Start of Working data
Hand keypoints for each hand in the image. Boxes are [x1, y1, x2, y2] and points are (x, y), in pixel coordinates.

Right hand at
End of Working data
Start of Working data
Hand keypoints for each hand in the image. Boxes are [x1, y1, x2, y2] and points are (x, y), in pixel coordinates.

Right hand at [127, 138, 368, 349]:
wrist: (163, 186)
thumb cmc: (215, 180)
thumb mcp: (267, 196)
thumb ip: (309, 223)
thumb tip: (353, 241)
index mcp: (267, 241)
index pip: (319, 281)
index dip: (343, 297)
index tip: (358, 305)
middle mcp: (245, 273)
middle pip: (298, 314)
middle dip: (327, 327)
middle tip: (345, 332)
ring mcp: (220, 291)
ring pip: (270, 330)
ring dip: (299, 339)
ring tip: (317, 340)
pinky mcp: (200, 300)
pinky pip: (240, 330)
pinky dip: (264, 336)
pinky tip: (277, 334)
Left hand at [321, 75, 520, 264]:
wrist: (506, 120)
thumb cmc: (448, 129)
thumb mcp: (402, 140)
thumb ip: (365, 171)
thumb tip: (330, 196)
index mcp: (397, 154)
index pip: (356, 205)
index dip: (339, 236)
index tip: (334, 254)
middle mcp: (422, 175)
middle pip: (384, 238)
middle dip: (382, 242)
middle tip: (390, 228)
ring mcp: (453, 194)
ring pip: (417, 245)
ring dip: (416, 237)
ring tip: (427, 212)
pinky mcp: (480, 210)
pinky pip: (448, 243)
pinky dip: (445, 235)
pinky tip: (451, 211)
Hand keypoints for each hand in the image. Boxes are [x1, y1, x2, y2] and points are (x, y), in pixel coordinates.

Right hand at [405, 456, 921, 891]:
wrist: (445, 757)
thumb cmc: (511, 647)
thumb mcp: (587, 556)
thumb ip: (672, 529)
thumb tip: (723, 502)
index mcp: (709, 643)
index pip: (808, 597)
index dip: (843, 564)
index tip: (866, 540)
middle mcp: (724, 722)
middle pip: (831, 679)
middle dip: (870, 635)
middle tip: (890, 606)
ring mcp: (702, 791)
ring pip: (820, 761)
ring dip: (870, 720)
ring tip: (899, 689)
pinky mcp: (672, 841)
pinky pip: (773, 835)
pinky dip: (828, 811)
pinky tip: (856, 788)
End of Working data
Start of Working data
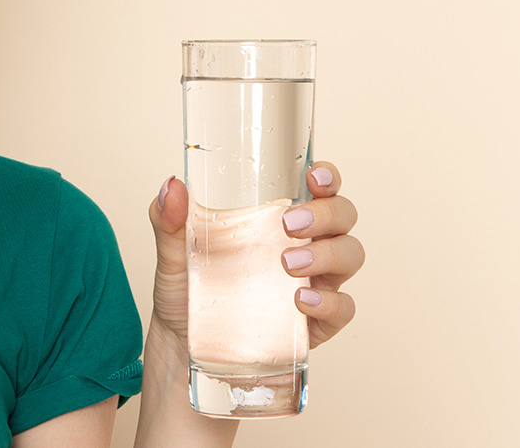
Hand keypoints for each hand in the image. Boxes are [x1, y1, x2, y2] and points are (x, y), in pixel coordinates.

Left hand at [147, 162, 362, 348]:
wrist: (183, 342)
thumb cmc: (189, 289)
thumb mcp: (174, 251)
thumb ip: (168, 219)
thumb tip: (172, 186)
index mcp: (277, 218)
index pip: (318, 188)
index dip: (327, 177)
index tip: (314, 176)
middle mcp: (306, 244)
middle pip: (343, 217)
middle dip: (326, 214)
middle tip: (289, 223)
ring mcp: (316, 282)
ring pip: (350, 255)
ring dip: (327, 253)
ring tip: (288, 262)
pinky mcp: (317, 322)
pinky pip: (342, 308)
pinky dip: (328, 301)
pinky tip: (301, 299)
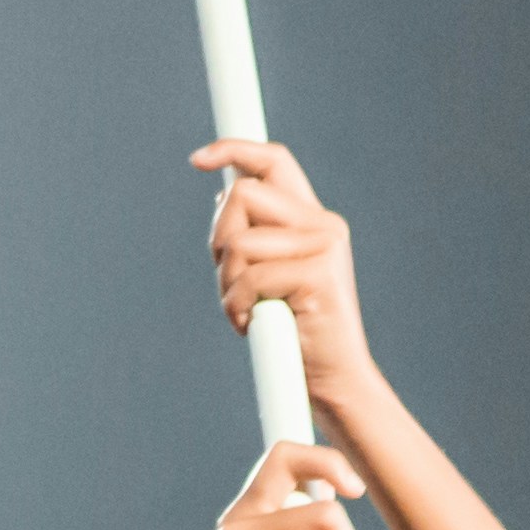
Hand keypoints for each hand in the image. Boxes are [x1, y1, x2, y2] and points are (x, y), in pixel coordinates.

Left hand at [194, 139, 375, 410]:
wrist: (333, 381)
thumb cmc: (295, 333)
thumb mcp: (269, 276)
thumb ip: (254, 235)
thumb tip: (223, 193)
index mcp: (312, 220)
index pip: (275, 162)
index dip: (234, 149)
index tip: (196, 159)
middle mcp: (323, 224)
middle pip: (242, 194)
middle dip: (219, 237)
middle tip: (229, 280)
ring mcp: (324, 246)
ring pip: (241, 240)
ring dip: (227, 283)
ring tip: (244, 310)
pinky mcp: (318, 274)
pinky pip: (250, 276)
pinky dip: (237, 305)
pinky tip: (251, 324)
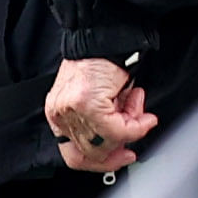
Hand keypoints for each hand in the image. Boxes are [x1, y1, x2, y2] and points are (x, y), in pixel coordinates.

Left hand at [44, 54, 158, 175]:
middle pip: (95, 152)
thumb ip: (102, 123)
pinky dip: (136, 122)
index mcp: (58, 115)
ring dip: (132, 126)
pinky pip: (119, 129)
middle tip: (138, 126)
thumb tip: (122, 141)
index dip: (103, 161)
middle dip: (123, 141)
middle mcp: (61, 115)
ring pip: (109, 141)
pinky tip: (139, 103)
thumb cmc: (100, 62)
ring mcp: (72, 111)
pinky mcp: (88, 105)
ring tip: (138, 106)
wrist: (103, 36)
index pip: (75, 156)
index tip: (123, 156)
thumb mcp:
End of Working data
- To do -
Find "index tip: (358, 305)" in the entries above and copy that whole line exactly, then each line after it through the line that contains "ring pip: (417, 245)".

- Expected output -
index tip: (358, 305)
middle mcp: (245, 273)
middle pip: (298, 314)
middle dip: (327, 327)
middle tip: (345, 332)
ring mcp: (220, 291)
ring pip: (270, 330)
ring dip: (299, 339)
ring tip: (317, 340)
pinky mcp: (200, 300)
pinky pip: (240, 330)
pinky dip: (264, 336)
pinky tip: (277, 334)
Left hand at [321, 75, 520, 264]:
wrist: (506, 120)
thumb cmc: (448, 129)
thumb mcp: (402, 140)
thumb ip: (365, 171)
thumb tip: (330, 196)
index mcp: (397, 154)
index pip: (356, 205)
index dip: (339, 236)
index tip: (334, 254)
middle mcp: (422, 175)
middle pip: (384, 238)
middle dip: (382, 242)
middle tip: (390, 228)
ring mcp: (453, 194)
ring pip: (417, 245)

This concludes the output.